Textauszug:
<<<<

Die Effizienz dieser Methode wurde in den Jahren, die der Selbständigkeit anderer Kolonien folgten, deutlich. In allen nicht frankophonen Ländern entflammten kurz nach dem Abschütteln kolonialer Gewalt brutale Stammeskämpfe, Revolutionen und Kriege, nur in den ehemaligen französischen Gebieten herrschte weiterhin viele Jahre soziale Ruhe. Selbst dort, wo durch willkürlich gezogene Grenzen ethnisch einheitliche Völker auseinandergerissen waren. Vielleicht erklärt das die Namensgebung unseres Targi, um damit dem damaligen Herrscher Akamouk zu gefallen. Das war das letzte „Geschenk“ der Kolonialmacht Frankreich, ein stabiler, wenn auch fragiler Friede.
Es gibt einige Details in meiner Geschichte, die bisher unerwähnt blieben. Doch keine Sorge, das Wissen darum ist keine Pflicht, sondern ein Angebot. Wer meine Ausführungen bis hierhin unermüdlich konsumiert hat, mag selbst entscheiden, ob er das nächste Kapitel liest oder einfach weiterblättert. Wer weiß, vielleicht steckt auch darin ein kleines Abenteuer.
Mein Vater zeugte seinen Sohn im beachtlichen Alter von sechsundfünfzig Jahren in enger Zusammenarbeit mit seiner deutlich jüngeren Frau. Ohne mir eine Wahl zu lassen, wurde ich am 20. Juni 1934 in diese Welt gesetzt, exakt einen Monat vor dem Juliputsch der Nationalsozialisten und der Ermordung von Bundeskanzler Dollfuß. Ich wurde meiner neun Jahre älteren Schwester präsentiert, was sie anfänglich mit mädchenhafter Begeisterung annahm. Ein lebendiges Spielzeug war ins Haus gekommen! Doch die kindliche Freude wich bald einer leisen, dann einer recht deutlichen Eifersucht. Der daran unschuldige „Kronprinz“ entzog ihr den größten Teil an Aufmerksamkeit und Zuwendung von Eltern und Anverwandten. Erst in späteren Jahren, Schwesterchen war längst Kanzleileiterin bei verschiedenen Rechtsanwälten, entstand eine leicht reservierte, gegenseitige Zuneigung.

>>>>

Datenauflistung
<<<<

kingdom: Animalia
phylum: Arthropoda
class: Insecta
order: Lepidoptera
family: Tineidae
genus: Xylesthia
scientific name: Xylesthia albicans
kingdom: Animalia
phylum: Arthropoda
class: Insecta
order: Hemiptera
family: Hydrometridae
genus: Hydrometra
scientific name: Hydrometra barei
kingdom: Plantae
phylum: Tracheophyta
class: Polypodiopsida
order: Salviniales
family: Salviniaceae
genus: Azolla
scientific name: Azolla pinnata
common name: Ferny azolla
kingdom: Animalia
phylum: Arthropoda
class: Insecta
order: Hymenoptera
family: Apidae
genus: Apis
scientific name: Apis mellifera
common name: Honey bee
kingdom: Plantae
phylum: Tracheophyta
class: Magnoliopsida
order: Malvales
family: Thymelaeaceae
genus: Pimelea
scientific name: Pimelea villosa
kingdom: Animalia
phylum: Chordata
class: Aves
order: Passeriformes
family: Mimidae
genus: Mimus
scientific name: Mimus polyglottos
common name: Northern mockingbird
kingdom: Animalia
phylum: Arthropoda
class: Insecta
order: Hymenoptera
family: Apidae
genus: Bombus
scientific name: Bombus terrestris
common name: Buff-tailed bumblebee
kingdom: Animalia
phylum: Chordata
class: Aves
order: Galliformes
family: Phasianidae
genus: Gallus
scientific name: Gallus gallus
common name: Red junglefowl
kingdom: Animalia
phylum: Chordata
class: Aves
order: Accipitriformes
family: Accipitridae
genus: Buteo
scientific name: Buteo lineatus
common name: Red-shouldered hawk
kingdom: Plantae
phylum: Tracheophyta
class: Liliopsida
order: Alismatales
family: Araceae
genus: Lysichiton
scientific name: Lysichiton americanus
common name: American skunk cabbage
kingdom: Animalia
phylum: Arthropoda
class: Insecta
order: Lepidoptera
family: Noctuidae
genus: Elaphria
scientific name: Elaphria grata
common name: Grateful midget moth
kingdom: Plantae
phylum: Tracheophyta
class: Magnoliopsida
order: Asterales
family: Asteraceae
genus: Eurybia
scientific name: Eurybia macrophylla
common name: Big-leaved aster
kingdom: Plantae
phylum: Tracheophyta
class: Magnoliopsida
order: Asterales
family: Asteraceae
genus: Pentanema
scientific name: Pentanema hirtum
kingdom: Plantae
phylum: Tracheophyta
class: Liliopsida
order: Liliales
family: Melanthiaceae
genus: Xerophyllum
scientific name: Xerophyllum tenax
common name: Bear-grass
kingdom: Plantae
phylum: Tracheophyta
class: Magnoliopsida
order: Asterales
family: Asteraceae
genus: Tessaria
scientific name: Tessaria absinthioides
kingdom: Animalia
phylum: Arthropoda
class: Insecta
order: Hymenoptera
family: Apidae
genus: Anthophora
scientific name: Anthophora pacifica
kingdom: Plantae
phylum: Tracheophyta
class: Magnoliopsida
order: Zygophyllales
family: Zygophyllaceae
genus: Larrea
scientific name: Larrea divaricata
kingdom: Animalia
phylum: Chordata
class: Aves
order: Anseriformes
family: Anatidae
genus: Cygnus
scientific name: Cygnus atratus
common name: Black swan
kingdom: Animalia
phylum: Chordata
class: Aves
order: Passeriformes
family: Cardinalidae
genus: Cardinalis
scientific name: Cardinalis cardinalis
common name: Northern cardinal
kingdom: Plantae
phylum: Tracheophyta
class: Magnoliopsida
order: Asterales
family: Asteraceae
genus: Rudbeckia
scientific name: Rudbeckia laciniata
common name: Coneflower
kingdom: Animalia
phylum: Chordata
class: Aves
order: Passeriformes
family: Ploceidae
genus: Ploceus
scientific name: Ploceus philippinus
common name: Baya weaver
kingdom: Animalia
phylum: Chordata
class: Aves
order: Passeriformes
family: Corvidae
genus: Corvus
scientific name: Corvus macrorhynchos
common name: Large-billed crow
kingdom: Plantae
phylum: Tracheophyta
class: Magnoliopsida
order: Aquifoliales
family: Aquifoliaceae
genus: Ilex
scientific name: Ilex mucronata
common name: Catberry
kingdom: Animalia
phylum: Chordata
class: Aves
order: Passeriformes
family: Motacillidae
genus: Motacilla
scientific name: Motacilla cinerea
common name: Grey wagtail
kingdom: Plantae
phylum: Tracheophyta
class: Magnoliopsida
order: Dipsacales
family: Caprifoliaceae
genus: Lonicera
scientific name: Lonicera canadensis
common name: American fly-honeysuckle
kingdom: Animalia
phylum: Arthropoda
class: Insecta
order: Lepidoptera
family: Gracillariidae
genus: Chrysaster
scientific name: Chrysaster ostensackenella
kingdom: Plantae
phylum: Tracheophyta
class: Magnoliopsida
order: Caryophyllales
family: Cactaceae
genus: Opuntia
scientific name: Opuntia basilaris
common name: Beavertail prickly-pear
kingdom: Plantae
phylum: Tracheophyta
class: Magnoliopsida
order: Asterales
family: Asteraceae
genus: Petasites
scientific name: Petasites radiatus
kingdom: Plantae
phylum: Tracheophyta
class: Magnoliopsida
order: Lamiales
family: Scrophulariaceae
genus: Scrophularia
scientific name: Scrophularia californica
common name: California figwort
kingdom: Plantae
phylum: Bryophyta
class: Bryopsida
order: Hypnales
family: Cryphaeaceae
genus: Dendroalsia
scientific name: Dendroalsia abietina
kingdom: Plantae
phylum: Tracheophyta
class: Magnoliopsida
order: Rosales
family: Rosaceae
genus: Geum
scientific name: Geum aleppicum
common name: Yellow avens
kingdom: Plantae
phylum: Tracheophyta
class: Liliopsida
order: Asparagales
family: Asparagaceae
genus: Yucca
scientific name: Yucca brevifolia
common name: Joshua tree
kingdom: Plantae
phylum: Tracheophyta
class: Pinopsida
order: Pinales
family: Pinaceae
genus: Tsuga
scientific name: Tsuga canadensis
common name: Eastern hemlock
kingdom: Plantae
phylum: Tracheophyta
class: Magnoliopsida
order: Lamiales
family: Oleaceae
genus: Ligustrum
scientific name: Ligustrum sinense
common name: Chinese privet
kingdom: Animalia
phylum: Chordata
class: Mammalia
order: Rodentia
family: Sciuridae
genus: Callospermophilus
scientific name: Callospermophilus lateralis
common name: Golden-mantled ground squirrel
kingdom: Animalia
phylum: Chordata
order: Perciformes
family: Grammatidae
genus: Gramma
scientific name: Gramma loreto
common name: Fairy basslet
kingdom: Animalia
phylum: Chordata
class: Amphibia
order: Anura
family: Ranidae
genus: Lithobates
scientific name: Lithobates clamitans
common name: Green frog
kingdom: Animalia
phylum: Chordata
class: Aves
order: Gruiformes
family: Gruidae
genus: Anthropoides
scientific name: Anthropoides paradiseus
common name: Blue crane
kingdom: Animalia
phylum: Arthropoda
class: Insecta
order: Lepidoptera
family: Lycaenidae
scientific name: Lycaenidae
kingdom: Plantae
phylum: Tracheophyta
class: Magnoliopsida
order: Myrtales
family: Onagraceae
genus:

>>>>

Aufgabenliste:
(1) In welchem Alter zeugte der Vater laut Textauszug seinen Sohn?
(2) Gib den Textauszug beginnend bei „Es gibt einige“ und endend bei „ein kleines Abenteuer.“ erneut wieder und tausche dabei „Abenteuer“ gegen „Rätsel“ aus.
(3) Setze den Textauszug über das Ende der Kolonialzeit und die eigene Familiengeschichte nach seinem letzten Satz fort.
Die Einträge sind eigenständiges Material und gehören nicht zum Textauszug.

Lösungen:
(1) Im Alter von sechsundfünfzig Jahren.

(2)
Es gibt einige Details in meiner Geschichte, die bisher unerwähnt blieben. Doch keine Sorge, das Wissen darum ist keine Pflicht, sondern ein Angebot. Wer meine Ausführungen bis hierhin unermüdlich konsumiert hat, mag selbst entscheiden, ob er das nächste Kapitel liest oder einfach weiterblättert. Wer weiß, vielleicht steckt auch darin ein kleines Rätsel.

(3)
Verständlicherweise war mein Vater recht stolz auf sein Produkt und auf seine nicht anzuzweifelnde Virilität. Leider aber war ab der Zeit, in der ich zu sprechen anfing und zum Heranwachsen einer verständnisvollen väterlichen Hand dringend bedurft hätte, machte sich der Altersunterschied bemerkbar. Der inzwischen über Sechzigjährige fand keine geistige Basis, mit dem Kind zu kommunizieren. Mein kindliches Lärmen überforderte ihn zusehends, sodass er sich immer öfter in eine für mich unerreichbare Sphäre zurückzog. Seine Liebe und sein Vertrauen spürte ich zwar, doch ein echter Austausch fand kaum statt.
Er spielte leidenschaftlich gerne Schach. Meinen Zugang zu diesem Spiel, das er oft mit Freunden auskämpfte, entdeckte ich erst viele Jahre später. Heute bedauere ich den Abstand, der zwischen uns herrschte. Mein Vater war ein stiller, sensibler Mann, von dem ich eine Menge hätte lernen können: Disziplin, Konsequenz, Aufrichtigkeit, Mut und Genügsamkeit. Qualitäten, die bei mir im Heranwachsen eher selten anzutreffen waren. Diese positiven, latent vorhandenen, genetisch überlieferten Anlagen, die von den wunderbaren Großeltern beider Familien meiner Eltern stammten, habe ich erst später in Eigeninitiative ausgegraben.
Mütterchen hingegen war aus anderem Holz, dominant, rundlich und ausgesprochen selbstbewusst. Als erfolgreiche Sängerin und Gesangslehrerin war sie sehr beschäftigt. Für meine Erziehung blieb da wenig Zeit. Trotzdem habe ich von ihr eine wichtige Lektion gelernt, wie man sich in einer Welt voller Hindernisse behauptet. Andererseits haben sich bei mir schon früh ausgeprägter Gerechtigkeitssinn, sowie ein enormes Freiheitsbedürfnis entwickelt. Qualitäten, welche mich gelegentlich in meinem beruflichen Weiterkommen behindert haben.
Die künstlerische Ader in unserer Familie war vorprogrammiert. Generationen von Musikern, Schauspielern, Theaterdirektoren und Kunstkritikern tummeln sich in unserem Stammbaum. Die Hausmusikabende waren legendär: Franz Liszt, Franz Grillparzer, später Richard Heuberger, Alma Mahler und ihr Vater Emil Jakob Schindler – sie alle zählten zum illustren Kreis der Gäste. In meiner Jugend setzten sich diese Treffen fort. Wilhelm Furtwängler, Karl Böhm (der weitläufig zur Familie gehörte), Kurt Wöss, Maler wie Kurt Moldovan und Historiker Alfred Schmeller, sie alle gaben sich in unserem Salon in der Lindengasse die Ehre. Sogar Mitglieder der Wiener Philharmoniker waren oft Mitwirkende bei Hauskonzerten in den von Musik durchdrungenen Wänden. Heute liegen die Relikte dieser glorreichen Zeit verborgen und verstaubt still in meiner Wohnung.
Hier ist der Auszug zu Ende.